TDK‘s new album Uspeh is intensely awesome – it’s beautiful and complex, but never overwhelming, and it demands your attention.

Release date: December 23, 2019 | Independent | Bandcamp | Facebook | Instagram

I had no idea what to expect when I plugged my headphones in one morning and clicked the play button on TDK’s Uspeh. It’s the Bulgarian band’s second full-length release, a six-track album with a strange cover. I was instantly drawn into the big, beautiful wash that opens the album; an odd guitar lead tickled my fancy, and I noticed with some delight lovely tones all around. Blending post-rock, metal, and elements of noise, this album demands attention from the get-go, and if you’re willing to give it, you’d better buckle up. It’s one hell of a ride.

I haven’t been this fascinated by an album in a while and found it so hard to write about at the same time. I’m ususally very eloquent, especially when it comes to music that I have a strong opinion on, and my opinion on Uspeh is that it’s fucking amazing, so it’s odd that I just can’t find the words for this one. I’ll just have to give it my best shot.

Each track on Uspeh is different from anything that came before, each one more fascinating than the next, each one adding something new. Still, the album is strongly cohesive, very deliberate, and wonderfully strange.

Complex time signatures are used on every track, sometimes so naturally that you’d never know if it weren’t for that slight, subconscious feeling that something unusual is happening, at other times fully utilising their lopsided potential, like in the main riff of “Avariya” or the entire middle section of “Tih Trud”. I think the thing that really gets me about Uspeh is TDK’s consistently awesome use of layering. They show on every track that they understand how to do it properly, combining simple ideas that form a beautiful, multi-faceted whole. This is usually done with the guitars, but occasionally with the vocals as well, like at the end of “Mladost”.

Throughout it all, the one element that holds everything together is the bass. Even when three separate guitar parts are combining and intertwining, the vocals are thick with harmony, and the polyrhythmic drumming seems to have gone into hyperspace, the bass is there, a solid backbone – and always with great tone.

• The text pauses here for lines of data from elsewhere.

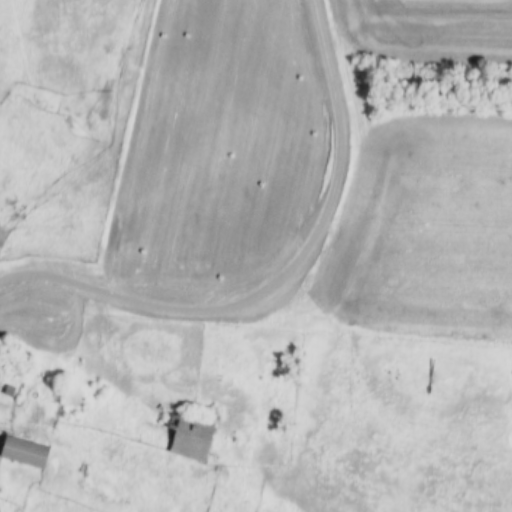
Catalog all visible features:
road: (283, 277)
building: (15, 387)
building: (195, 435)
building: (189, 437)
building: (29, 448)
building: (24, 450)
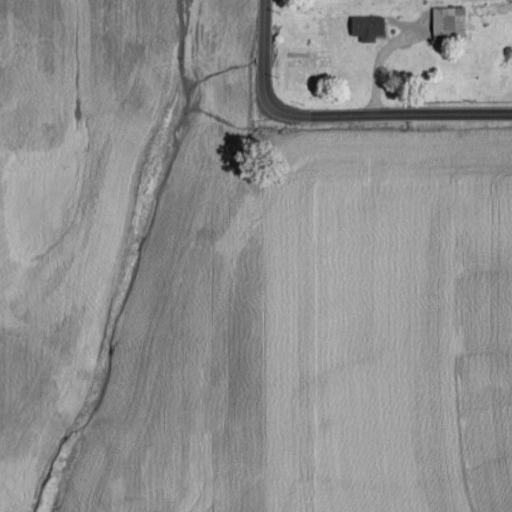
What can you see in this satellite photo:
building: (447, 25)
building: (366, 28)
road: (256, 50)
road: (367, 82)
road: (385, 115)
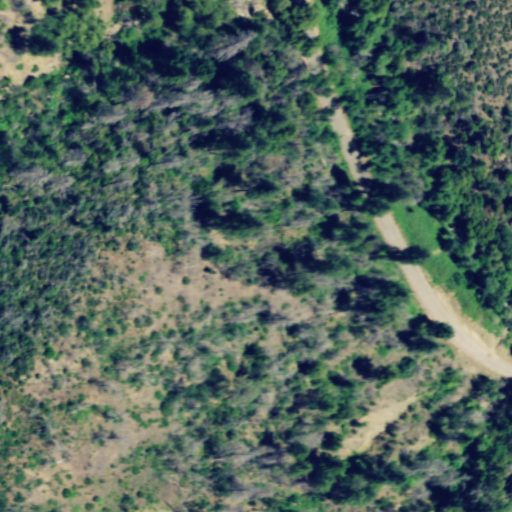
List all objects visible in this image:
road: (385, 201)
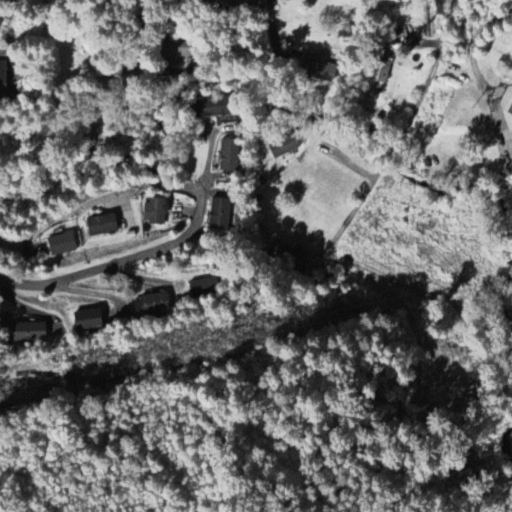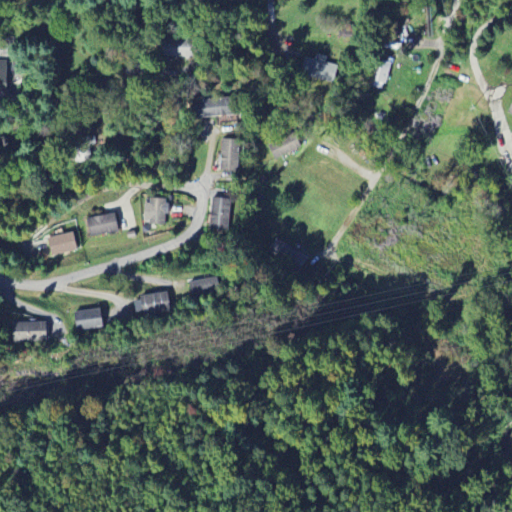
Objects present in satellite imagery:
building: (177, 47)
building: (177, 48)
building: (319, 68)
road: (473, 68)
building: (381, 74)
building: (3, 75)
building: (3, 76)
building: (207, 107)
building: (510, 110)
road: (402, 129)
building: (284, 145)
building: (229, 154)
building: (510, 168)
road: (106, 186)
building: (155, 211)
building: (219, 214)
building: (103, 224)
building: (63, 244)
building: (287, 256)
road: (121, 262)
building: (203, 287)
building: (155, 304)
building: (89, 320)
building: (29, 332)
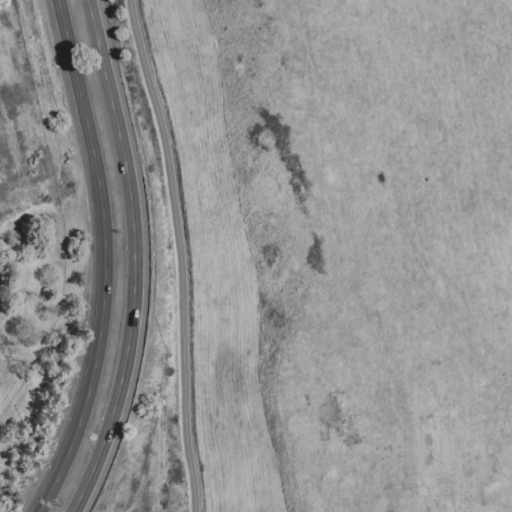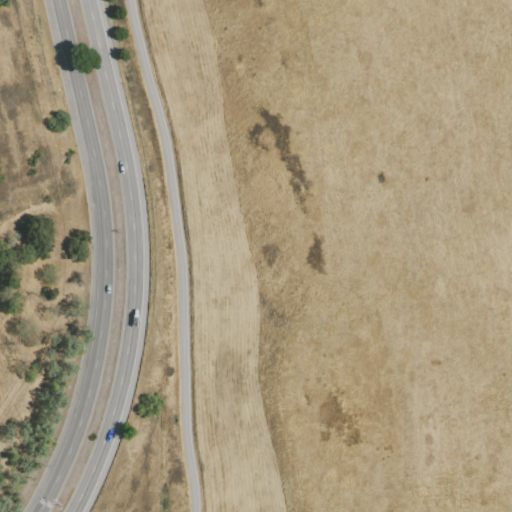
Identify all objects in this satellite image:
road: (179, 253)
road: (99, 259)
road: (137, 259)
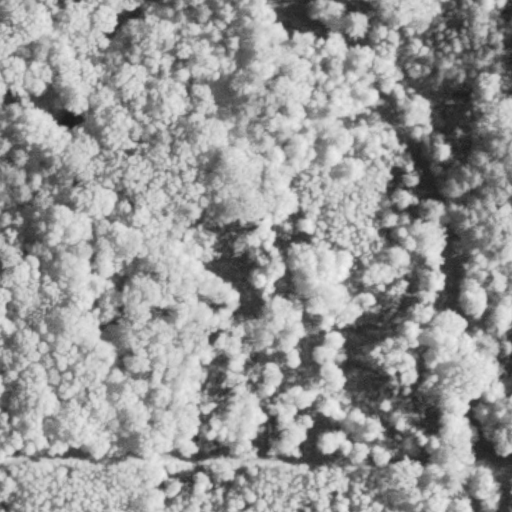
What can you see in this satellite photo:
road: (94, 38)
road: (470, 448)
road: (491, 451)
road: (453, 481)
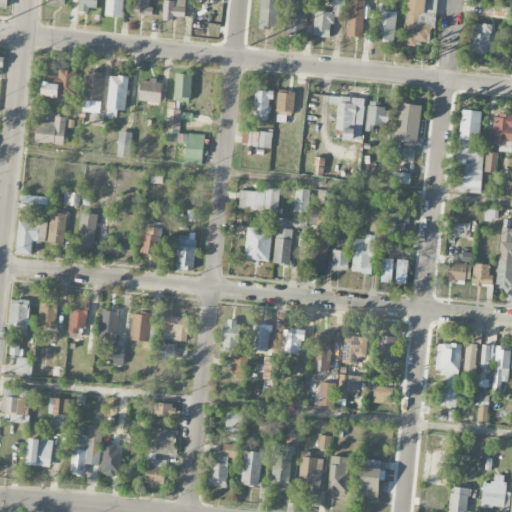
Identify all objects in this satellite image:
building: (3, 2)
building: (55, 2)
building: (87, 4)
building: (141, 7)
building: (114, 8)
building: (173, 10)
building: (496, 10)
building: (268, 13)
building: (297, 16)
building: (355, 17)
building: (326, 19)
power tower: (8, 20)
building: (419, 20)
building: (386, 24)
building: (480, 37)
power tower: (246, 45)
road: (255, 60)
building: (1, 64)
power tower: (437, 64)
building: (60, 84)
building: (182, 86)
building: (149, 90)
building: (92, 91)
building: (117, 91)
building: (285, 102)
building: (262, 104)
building: (376, 115)
building: (350, 116)
building: (407, 122)
building: (502, 127)
building: (50, 130)
road: (13, 134)
building: (184, 138)
building: (256, 138)
building: (124, 143)
building: (470, 147)
building: (490, 161)
building: (318, 164)
building: (401, 177)
road: (4, 188)
road: (474, 197)
building: (71, 198)
building: (259, 198)
building: (34, 204)
building: (300, 206)
building: (319, 217)
building: (389, 221)
building: (57, 227)
building: (460, 228)
building: (87, 229)
building: (30, 235)
building: (151, 237)
building: (282, 242)
building: (258, 243)
building: (258, 244)
building: (184, 252)
building: (185, 254)
building: (317, 254)
building: (365, 254)
building: (362, 255)
road: (429, 255)
road: (214, 256)
building: (505, 258)
building: (339, 259)
building: (458, 271)
building: (481, 274)
road: (255, 294)
building: (48, 315)
building: (18, 317)
building: (78, 318)
building: (78, 318)
building: (109, 321)
building: (154, 322)
building: (175, 325)
building: (140, 326)
building: (173, 331)
building: (262, 336)
building: (260, 337)
building: (292, 340)
building: (15, 346)
building: (386, 346)
building: (235, 347)
building: (354, 348)
building: (166, 351)
building: (322, 352)
building: (117, 354)
building: (486, 358)
building: (469, 360)
building: (24, 365)
building: (500, 367)
building: (269, 368)
building: (448, 371)
building: (482, 380)
building: (348, 384)
building: (378, 393)
building: (325, 394)
building: (16, 407)
road: (255, 407)
building: (58, 412)
building: (482, 412)
building: (234, 420)
building: (232, 422)
building: (85, 448)
building: (38, 450)
building: (159, 453)
building: (282, 463)
building: (221, 464)
building: (222, 465)
building: (251, 467)
building: (251, 468)
building: (311, 473)
building: (310, 474)
building: (338, 474)
building: (338, 474)
building: (370, 481)
building: (369, 482)
building: (493, 492)
building: (495, 492)
building: (458, 499)
building: (459, 499)
road: (65, 505)
building: (511, 506)
building: (511, 508)
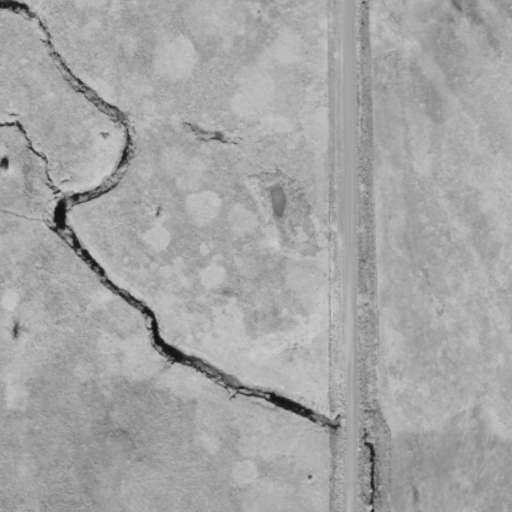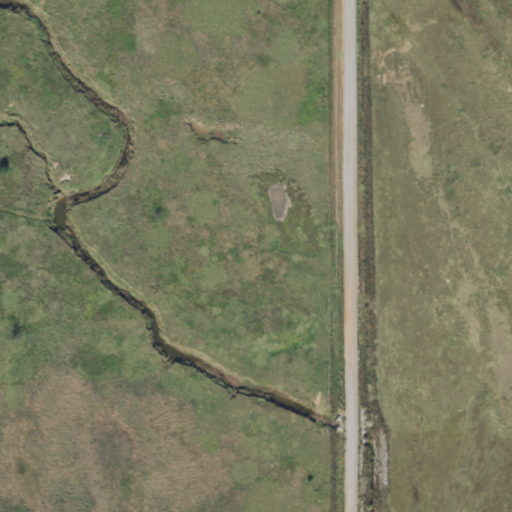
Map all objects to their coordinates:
road: (340, 256)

Every song on this album is fantastic in its own way. I find it hard to choose specific moments to talk about, because so much happens and I could easily write a whole review about each individual track. Right now, “Mladost” is the one I’m most drawn to. It would be easy to overlook this song, because it’s not as instantly gripping as “Avariya”, or bristling like “Dom”, or as mysterious and intriguing as “Nie Govorim S Ratsete”. It’s gentler, much less in your face, more spacious. The guitar tones all over this track (but especially at the start) are blissfully harrowing, ranging from warm to glassy to fragile, all shimmering with delay and reverb. Similarly, the vocals are soft and plaintive, full of bittersweet longing.

The whole song paints a picture in my head of a winter’s night, the snow falling gently, with the blinking lights of a village in the distance and the stained-glass windows of its church lit by flickering candles. A simple, familiar scene, but somehow stained with sadness, as though it were a village I can never return to, a warmth I’ll never again feel. This idea of desolation finds its way into every crevice of the album; “Mladost” strips it back to guitar, vocals, and insistent cymbal taps, and then climaxes into scuttling guitars and a firmly grounded bass, laced with dissonance and simple but very mournful ambient guitar layers. The track ends as undramatically and gently as it began.

It’s hard to pinpoint exactly what makes Uspeh so amazing, but I think it’s just the combination of everything presented here as a whole. Nothing on this album is ever out of place; there’s never something that shouldn’t be there, there’s never anything missing. It’s all precisely where it has to be, when it has to be and how it has to be. Even though some of the tracks are long, they never feel bloated, neither are they ever boring, and even though there’s a lot going on in many sections, it’s never overwhelming. It’s not perfect, but for me, right now, it’s pretty damn close. This album has left me speechless.